:: PROBLEM TO WORK ON ::
Please show all lines of the records that include "exclusief".

:: RECORDS FOR THIS TASK ::
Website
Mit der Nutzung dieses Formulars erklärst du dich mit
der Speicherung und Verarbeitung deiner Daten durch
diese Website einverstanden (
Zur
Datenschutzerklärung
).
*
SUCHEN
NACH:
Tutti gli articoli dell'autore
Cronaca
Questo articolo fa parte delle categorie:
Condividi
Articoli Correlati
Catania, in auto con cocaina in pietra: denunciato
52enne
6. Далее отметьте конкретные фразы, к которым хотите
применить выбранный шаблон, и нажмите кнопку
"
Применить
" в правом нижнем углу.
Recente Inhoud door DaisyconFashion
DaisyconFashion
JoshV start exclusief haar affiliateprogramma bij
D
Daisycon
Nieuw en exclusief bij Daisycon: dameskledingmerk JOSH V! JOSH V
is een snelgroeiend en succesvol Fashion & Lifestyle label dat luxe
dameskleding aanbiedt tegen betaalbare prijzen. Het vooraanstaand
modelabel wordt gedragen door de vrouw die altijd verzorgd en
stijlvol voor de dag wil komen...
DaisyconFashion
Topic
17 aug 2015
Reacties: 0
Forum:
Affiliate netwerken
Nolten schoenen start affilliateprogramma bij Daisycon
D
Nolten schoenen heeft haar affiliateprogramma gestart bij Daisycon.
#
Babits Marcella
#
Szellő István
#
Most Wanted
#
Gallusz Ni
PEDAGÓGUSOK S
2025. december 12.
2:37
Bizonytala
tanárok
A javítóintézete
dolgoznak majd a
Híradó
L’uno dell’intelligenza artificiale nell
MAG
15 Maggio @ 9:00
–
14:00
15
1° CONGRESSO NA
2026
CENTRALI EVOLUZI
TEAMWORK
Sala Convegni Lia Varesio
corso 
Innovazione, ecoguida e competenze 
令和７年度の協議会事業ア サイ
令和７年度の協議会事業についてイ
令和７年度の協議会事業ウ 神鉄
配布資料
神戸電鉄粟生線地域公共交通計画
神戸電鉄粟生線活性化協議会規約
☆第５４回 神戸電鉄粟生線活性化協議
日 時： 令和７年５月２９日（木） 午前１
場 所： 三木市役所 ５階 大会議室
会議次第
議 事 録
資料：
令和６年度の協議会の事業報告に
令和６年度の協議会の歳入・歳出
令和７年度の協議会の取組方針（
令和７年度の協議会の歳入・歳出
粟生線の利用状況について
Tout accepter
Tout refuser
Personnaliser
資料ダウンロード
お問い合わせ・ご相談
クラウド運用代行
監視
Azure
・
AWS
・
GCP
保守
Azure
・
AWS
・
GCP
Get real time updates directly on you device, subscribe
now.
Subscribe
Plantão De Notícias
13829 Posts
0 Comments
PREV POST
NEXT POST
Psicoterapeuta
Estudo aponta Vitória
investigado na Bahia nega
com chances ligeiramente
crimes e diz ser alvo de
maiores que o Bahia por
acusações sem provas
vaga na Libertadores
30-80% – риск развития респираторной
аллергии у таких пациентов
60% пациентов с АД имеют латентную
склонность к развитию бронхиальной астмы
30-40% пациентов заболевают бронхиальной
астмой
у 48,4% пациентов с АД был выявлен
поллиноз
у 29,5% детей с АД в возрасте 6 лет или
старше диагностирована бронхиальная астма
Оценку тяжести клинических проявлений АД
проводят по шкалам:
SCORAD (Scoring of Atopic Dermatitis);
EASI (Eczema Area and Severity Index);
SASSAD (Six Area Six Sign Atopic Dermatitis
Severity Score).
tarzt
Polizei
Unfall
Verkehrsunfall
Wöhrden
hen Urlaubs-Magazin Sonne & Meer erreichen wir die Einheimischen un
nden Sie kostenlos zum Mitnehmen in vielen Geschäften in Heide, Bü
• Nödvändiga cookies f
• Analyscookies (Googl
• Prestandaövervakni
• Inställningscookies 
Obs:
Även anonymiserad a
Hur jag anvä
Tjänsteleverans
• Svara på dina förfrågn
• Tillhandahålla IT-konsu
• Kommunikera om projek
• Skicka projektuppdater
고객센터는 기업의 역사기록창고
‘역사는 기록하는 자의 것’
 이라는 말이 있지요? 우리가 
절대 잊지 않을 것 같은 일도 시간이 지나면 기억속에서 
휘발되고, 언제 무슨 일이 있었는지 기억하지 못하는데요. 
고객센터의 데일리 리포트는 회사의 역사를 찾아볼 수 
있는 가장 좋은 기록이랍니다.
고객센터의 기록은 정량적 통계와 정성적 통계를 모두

:: REPLY ::
JoshV start exclusief haar affiliateprogramma bij
Nieuw en exclusief bij Daisycon: dameskledingmerk JOSH V! JOSH V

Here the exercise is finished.